Capitulo 21: Velhas amizades
A morada dos Coletores era, de certa forma, simples: pequenas casas circulares feitas de barro e pedras, algumas incrustadas nas paredes rochosas do subsolo. Aquilo causava certa estranheza no Caçador de Ossos. Se eles viviam de maneira tão tranquila naquelas condições, por qual motivo se arriscariam lidando com ferro derretido?
Por outro lado, Jasper continuava caminhando em direção à pirâmide, quase como se estivesse hipnotizado. Toda a armadura do Vulto Negro reagia à proximidade, com algumas de suas placas brilhando em um tom azulado-escuro, apenas para logo se dissiparem no ar sem deixar resquícios.
Antes que pudesse dar mais um passo em direção ao templo antigo, os Coletores se colocaram à frente dos três, bloqueando a passagem para a longa escadaria que levava à pirâmide. Seus olhares estavam firmes, decididos, deixando claro que ninguém passaria sem permissão.
O olhar cortante de Jasper se fixou nos Bestiais que bloqueavam seu caminho. Ele sabia que poderia parti-los ao meio com um único golpe, mas conteve o impulso.
Chega de ser impulsivo… pensou, virando-se em seguida para encarar o Caçador de Ossos.
— Você consegue se comunicar com eles, não é? Então pergunte por que não podemos continuar… e, dessa vez, tenta não ofender ninguém. — disse com um tom sério, porém carregado de ironia.
O ciclope ósseo estreitou o olho diante do comentário do Vulto Negro, mas quebrou a tensão logo em seguida com um suspiro relaxado.
— Então vamos de democracia de novo… se não funcionar igual da última vez, partimos para o método mais prático: a anarquia. — ironizou, encarando os Coletores com um sorriso torto.
A sequência de piscadas em padrões diversos começou novamente, mas, dessa vez, o Caçador havia entendido realmente como aquela linguagem funcionava.
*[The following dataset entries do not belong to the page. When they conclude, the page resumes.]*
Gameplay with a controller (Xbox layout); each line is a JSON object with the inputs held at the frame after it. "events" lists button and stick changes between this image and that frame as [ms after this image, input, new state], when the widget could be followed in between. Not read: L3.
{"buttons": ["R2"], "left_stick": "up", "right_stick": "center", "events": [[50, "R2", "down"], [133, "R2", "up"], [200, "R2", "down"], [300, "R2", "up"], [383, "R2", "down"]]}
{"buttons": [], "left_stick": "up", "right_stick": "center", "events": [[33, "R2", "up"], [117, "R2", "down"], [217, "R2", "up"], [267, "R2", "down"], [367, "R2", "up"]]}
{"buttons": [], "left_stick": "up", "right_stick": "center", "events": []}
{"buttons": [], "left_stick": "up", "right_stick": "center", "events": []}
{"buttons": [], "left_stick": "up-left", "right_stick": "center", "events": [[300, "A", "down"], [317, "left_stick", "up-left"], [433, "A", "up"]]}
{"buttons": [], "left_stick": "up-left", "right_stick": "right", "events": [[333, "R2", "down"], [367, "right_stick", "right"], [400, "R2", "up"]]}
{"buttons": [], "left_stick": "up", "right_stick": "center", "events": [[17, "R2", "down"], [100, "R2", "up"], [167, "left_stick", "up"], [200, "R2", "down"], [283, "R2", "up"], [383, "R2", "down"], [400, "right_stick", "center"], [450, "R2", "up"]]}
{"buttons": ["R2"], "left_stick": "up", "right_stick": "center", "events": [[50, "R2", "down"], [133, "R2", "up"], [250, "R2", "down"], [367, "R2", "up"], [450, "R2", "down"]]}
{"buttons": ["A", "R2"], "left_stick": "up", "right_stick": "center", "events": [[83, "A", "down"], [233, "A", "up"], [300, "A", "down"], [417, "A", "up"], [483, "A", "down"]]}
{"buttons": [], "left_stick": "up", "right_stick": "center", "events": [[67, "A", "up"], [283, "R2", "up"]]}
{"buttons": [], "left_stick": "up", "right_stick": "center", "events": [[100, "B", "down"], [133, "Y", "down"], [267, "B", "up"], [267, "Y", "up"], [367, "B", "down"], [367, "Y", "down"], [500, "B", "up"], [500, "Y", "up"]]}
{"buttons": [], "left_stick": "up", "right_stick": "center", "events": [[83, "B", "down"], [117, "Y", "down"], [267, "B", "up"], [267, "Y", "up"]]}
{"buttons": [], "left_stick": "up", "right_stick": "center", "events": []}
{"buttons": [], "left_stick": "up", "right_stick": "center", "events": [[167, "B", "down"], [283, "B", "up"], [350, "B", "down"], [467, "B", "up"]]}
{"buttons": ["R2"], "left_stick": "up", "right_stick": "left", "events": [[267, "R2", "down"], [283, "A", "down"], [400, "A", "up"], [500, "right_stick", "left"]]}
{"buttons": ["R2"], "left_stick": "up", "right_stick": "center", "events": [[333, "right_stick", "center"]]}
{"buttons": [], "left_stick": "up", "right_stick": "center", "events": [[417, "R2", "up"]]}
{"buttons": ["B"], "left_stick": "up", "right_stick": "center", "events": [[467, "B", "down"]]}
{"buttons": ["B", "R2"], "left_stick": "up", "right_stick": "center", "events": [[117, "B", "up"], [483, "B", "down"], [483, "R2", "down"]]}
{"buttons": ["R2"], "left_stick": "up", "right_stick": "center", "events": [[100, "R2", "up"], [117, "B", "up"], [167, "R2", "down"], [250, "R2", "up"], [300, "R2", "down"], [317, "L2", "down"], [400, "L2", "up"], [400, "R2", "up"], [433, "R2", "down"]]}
Era como se comunicar por código Morse: piscar indicava as palavras e rir, as emoções.
— Se eu entendi tudo direito, eles querem que você remova sua armadura, algo sobre ela não estar pronta para o processo de sincronização — traduziu, enquanto descansava a vista cansada.
— NÃO — respondeu, com a voz elevada que fez todos ao seu redor instintivamente recuarem um passo para trás.
Depois de tanto tempo a utilizando, aquilo havia se tornado sua única proteção e a fonte de sua força para enfrentar os inimigos. Tirar a armadura era o mesmo que estar indefeso, e naquele mundo isso significava morte certa.
Nesse aspecto, o Caçador de Ossos conseguia entender o garoto. Todos os Undeads possuíam sua respectiva carapaça ou armadura; removê-la e expor a pele frágil só acontecia em casos raríssimos e, na frente de outras pessoas, era ainda mais arriscado. Por isso, ele comunicou rapidamente a resposta de Jasper aos Coletores.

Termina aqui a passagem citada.